Hicks and his team at Pennsylvania State University have developed a spit test that measures microRNA fragments released by brain cells and can gauge whether concussion symptoms in children will fade in days or stay around for weeks. "Our study had similar sample sizes to [the Boston University ELISA study], and we are currently collaborating with several academic centers to validate microRNA biomarkers in saliva," Hicks said.
Quadrant Biosciences, a biotech company, has licensed its technology and has plans to develop a rapid point-of-care test that can identify concussion and provide accurate prognoses for patients.
In a recent study by his group of noncoding RNA in the cerebrospinal fluid of children with severe traumatic brain injury, Hicks and his colleagues identified miR-1277-5p as directly targeting CCL11. "This microRNA was down-regulated in severe [traumatic brain injury], which could potentially facilitate CCL11 elevation. Thus, as the [BU] authors conclude, there are likely a host of factors that could serve to identify brain injury, both in acute and chronic states," Hicks said.
Traumatic brain injury testing
Brain injuries and particularly concussions have been the subject of intense recent interest in diagnostics.
Earlier this year, the US Army announced a contract for almost $11.3 million to Abbott to develop a traumatic brain injury assay. Abbott and the US Department of Defense had already been collaborating to develop portable blood tests for evaluating potential concussions.
The firm is also collaborating with researchers at Hennepin County Medical Center in Minnesota and the University of Minnesota to develop methods to identify a range of brain injuries in patients.
The blood biomarkers being used by Abbott are glial fibrillary acidic protein (GFAP) and ubiquitin c-terminal hydrolase (UCH-L1). Beth McQuiston, medical director of diagnostics at Abbott, recently told 360Dx that the firm is "looking at everything from mild, to moderate, to severe head injuries," and how they affect the blood biomarkers.
Last August, Quanterix announced it had licensed two assays from Banyan Biomarkers to bolster its research-use test menu for traumatic brain injury. Under the terms of the agreement, Quanterix will develop the Banyan UCH-L1 and GFAP assays for its Simoa single-molecule array technology. It will also incorporate the biomarkers into multiplex assays for research use in neurology.
Quanterix CEO Hrusovsky said that biomarkers such as CLL11 are presenting researchers "with a remarkable opportunity to identify disease at their earliest stages and differentiate them from other conditions," and added that "this is creating the opportunity for earlier, better treatments and more positive patient outcomes."
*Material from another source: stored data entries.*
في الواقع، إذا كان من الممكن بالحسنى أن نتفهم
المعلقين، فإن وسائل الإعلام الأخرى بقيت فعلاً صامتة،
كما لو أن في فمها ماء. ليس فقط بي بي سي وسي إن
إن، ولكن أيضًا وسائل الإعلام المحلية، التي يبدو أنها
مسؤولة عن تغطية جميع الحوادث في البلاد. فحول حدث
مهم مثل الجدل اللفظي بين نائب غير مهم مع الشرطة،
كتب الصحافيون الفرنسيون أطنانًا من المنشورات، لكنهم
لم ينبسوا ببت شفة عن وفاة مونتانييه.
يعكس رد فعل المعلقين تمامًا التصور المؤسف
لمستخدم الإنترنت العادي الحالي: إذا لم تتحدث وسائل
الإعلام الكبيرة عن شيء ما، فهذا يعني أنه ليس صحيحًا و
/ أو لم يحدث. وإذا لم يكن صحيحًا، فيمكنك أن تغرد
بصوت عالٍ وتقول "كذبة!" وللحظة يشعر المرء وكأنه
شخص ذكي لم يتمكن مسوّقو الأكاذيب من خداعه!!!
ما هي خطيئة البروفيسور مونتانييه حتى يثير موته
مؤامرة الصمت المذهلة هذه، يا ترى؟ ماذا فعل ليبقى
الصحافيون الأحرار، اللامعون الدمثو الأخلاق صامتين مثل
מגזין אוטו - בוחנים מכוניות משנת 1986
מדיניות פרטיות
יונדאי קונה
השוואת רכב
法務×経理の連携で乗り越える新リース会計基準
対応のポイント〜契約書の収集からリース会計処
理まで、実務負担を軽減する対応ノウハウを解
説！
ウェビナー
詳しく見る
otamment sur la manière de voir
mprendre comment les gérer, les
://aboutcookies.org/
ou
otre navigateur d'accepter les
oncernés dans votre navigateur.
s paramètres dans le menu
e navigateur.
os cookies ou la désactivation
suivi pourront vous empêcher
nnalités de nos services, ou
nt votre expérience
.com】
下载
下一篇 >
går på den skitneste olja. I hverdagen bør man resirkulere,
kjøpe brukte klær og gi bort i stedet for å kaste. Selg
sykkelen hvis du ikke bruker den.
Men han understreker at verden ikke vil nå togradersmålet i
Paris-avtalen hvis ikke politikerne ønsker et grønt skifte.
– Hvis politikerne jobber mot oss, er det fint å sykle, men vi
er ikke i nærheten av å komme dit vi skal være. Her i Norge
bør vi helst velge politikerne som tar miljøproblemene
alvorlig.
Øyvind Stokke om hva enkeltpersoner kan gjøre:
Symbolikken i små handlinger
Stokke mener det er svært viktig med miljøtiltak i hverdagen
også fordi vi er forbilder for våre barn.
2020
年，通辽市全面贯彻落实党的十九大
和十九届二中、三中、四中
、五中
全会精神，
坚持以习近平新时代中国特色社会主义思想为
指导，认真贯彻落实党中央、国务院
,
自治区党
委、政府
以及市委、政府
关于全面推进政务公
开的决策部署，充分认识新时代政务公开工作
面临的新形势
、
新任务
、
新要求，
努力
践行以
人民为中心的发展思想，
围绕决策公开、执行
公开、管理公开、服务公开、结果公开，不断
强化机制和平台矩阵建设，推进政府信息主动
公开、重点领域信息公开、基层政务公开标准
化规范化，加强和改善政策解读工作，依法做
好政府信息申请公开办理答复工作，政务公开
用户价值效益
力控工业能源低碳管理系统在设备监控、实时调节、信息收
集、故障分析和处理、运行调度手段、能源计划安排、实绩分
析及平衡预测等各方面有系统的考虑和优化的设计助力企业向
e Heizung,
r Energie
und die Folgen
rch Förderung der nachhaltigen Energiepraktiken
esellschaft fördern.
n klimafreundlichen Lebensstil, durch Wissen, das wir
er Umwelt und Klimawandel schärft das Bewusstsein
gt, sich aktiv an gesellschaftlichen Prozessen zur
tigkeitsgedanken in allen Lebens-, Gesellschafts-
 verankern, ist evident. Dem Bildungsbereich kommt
From what is known, CCL11 appears to be a reliable biomarker for CTE and neurodegenerative diseases, he said.
Researchers have also seen promise from other neurological biomarkers, including tau, neuro-filament light, UCH-L1, and amyloid beta, he said.
"Together we feel these biomarkers hold the key for helping us cure the world’s most problematic neurological diseases and bring us closer to diagnosing CTE in the living — but that’s just the beginning," Hrusovsky said. "Our goal is to create a blood test that can noninvasively and accurately diagnose CTE, Alzheimer’s, and other neurodegenerative diseases, but this will require increased collaboration from doctors, researchers, innovators, and other key industry stakeholders."
In the long term, validation of genetic and epigenetic factors as biomarkers of neurodegenerative disease "has the potential to drastically alter medical care — providing objective measures for diagnosis, prognosis, and therapeutic monitoring," Hicks said.
Although the BU researchers don't have a time frame yet, the next step is to expand the sample size and move to testing living people, said Cherry.